TEXTE SOURCE
_ _ _ _ _ _ _
Katmandou, le 16 juin 2006

Loin des images concoctées par la propagande, le chef des maoïstes, Pushpa Kamal Dahal dit le « terrible », apparaît au grand jour comme un fin diplomate et un homme politique hors du commun.

LE COMMUNISTE himalayen n’évoque pas, pour sa première apparition publique, à Katmandou, Marx, Lénine, Staline, Mao, mais lord Bouddha comme modèle de la future assemblée de la république démocratique du Népal.

 « IL Y A DEUX MILLE CINQ CENTS ANS, Bouddha conduisit une révolution, qui résonne encore, aujourd’hui, dans le cœur des hommes... Nous allons poursuivre, avec vous, si vous le voulez, ce reve dans le pays qui l’a vu naître. »

Peu de journalistes notent que le camarade Prachanda, pour sa première conférence de presse, à Katmandou, reprend le message de paix de l’ex-roi Birendra lors du début de son règne en 1972.

Faire du Népal une zone de paix entre la Chine et l’Inde est le but des camarades sortis de la jungle.

 « Toute l’aventure de Gyanendra, le fratricide, a été bâtie sur un discours de Guerre Froide périmée et détournée. Opposer la Chine à l’Inde, en servant au plus près les intérêts américains, tel était son credo » écrit déjà un historien, proche des maoïstes.

Même son final coup militaire du 1er février 2005 a été déclenché le jour anniversaire d’une résolution de l’ONU, condamnant la Chine comme agresseur lors de la guerre de Corée.

 « À quoi bon une armée de 90 000 Gurkhas pour une nation, pris en sandwich, entre 2 millions de soldats chinois et 1, 5 million de Jawan indiens... déclare, aujourd’hui, Prachanda...

Une armée nationale réduite à 20 000 hommes est amplement suffisante. »

Cette habile suggestion détruit les espérances de survie d’une aristocratie militaire, hindoue, responsable de la guerre civile et de ses 13 000 morts ; et évite la question sensible de la fusion des milices maoïstes et de l’ex-Royal Nepal Army.

 « Quelle gloire a apporté au Népal cette bande de soudards et d’assassins, mis à part de vider les caisses de l’État et d’être inscrit au livre des records, en matière de viols... »
_ _ _ _ _ _ _
CONSIGNES
Réécris le passage du texte sur le chef maoïste en commençant à « Loin des images » et en terminant à « démocratique du Népal. », avec « habile négociateur » à la place de « fin diplomate ». Les données ci-après proviennent d'une autre source que le texte sur le chef maoïste.

DONNÉES
_ _ _ _ _ _ _
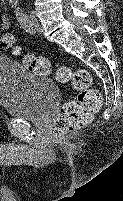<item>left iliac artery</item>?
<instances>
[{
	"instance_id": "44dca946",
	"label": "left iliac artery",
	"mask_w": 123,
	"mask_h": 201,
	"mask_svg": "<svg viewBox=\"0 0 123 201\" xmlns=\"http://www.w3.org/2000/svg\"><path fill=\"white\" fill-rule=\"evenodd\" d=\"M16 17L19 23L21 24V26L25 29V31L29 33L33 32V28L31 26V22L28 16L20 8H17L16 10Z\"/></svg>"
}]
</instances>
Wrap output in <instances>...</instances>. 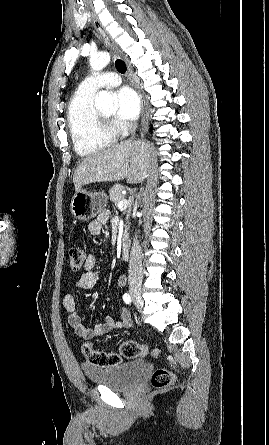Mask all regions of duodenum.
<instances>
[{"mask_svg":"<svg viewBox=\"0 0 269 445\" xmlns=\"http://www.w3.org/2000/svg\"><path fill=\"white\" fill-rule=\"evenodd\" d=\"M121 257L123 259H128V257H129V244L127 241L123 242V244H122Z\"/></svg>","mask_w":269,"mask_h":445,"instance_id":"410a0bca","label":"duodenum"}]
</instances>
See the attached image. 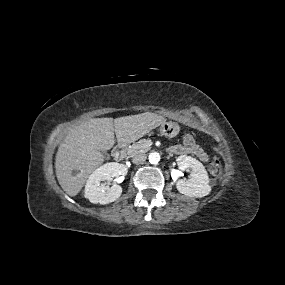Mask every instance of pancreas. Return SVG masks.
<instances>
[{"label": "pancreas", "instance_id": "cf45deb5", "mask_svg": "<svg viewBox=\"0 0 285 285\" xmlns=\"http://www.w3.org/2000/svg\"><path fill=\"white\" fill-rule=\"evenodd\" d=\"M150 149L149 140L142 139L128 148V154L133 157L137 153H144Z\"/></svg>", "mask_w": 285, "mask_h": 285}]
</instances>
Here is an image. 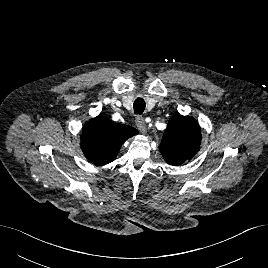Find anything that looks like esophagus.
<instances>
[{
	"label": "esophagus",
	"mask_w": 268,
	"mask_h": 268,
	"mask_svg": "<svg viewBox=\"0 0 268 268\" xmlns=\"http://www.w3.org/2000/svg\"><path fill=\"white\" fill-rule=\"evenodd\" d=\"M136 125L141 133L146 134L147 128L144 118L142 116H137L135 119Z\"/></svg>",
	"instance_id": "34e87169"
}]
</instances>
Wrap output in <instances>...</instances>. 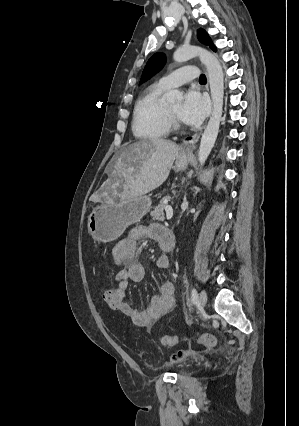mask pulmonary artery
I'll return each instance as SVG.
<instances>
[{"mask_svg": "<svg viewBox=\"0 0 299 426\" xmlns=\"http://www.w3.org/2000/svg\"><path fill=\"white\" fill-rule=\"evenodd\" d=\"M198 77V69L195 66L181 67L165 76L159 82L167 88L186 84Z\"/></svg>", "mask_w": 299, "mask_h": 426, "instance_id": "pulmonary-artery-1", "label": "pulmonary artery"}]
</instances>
_ _ _ _ _ _ _
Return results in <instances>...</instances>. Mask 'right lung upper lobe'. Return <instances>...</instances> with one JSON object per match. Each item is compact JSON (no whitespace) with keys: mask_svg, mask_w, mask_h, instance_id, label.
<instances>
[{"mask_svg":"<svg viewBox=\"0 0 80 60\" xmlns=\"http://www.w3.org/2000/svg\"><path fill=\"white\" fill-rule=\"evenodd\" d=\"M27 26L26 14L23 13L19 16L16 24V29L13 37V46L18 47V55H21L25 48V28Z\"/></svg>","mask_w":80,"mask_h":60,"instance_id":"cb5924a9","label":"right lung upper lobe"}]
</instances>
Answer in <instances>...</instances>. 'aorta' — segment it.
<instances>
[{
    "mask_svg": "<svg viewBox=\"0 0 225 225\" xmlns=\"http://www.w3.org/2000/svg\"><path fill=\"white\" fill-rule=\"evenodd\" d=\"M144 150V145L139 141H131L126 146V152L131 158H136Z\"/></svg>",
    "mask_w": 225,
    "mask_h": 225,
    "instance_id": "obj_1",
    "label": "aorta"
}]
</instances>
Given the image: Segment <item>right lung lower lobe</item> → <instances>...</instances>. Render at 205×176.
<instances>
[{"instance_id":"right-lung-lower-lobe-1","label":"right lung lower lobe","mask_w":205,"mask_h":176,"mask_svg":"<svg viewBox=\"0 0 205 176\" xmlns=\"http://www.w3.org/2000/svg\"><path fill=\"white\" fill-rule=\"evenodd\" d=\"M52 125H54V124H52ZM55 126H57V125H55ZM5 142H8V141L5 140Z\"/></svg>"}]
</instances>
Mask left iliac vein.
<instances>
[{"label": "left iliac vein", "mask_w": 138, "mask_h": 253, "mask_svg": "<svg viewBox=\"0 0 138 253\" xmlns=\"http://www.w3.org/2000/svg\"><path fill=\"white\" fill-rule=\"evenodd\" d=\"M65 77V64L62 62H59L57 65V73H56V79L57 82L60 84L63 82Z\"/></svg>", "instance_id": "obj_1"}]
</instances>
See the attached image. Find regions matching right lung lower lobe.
_ _ _ _ _ _ _
SOLUTION
Loin des images concoctées par la propagande, le chef des maoïstes, Pushpa Kamal Dahal dit le « terrible », apparaît au grand jour comme un habile négociateur et un homme politique hors du commun.

LE COMMUNISTE himalayen n’évoque pas, pour sa première apparition publique, à Katmandou, Marx, Lénine, Staline, Mao, mais lord Bouddha comme modèle de la future assemblée de la république démocratique du Népal.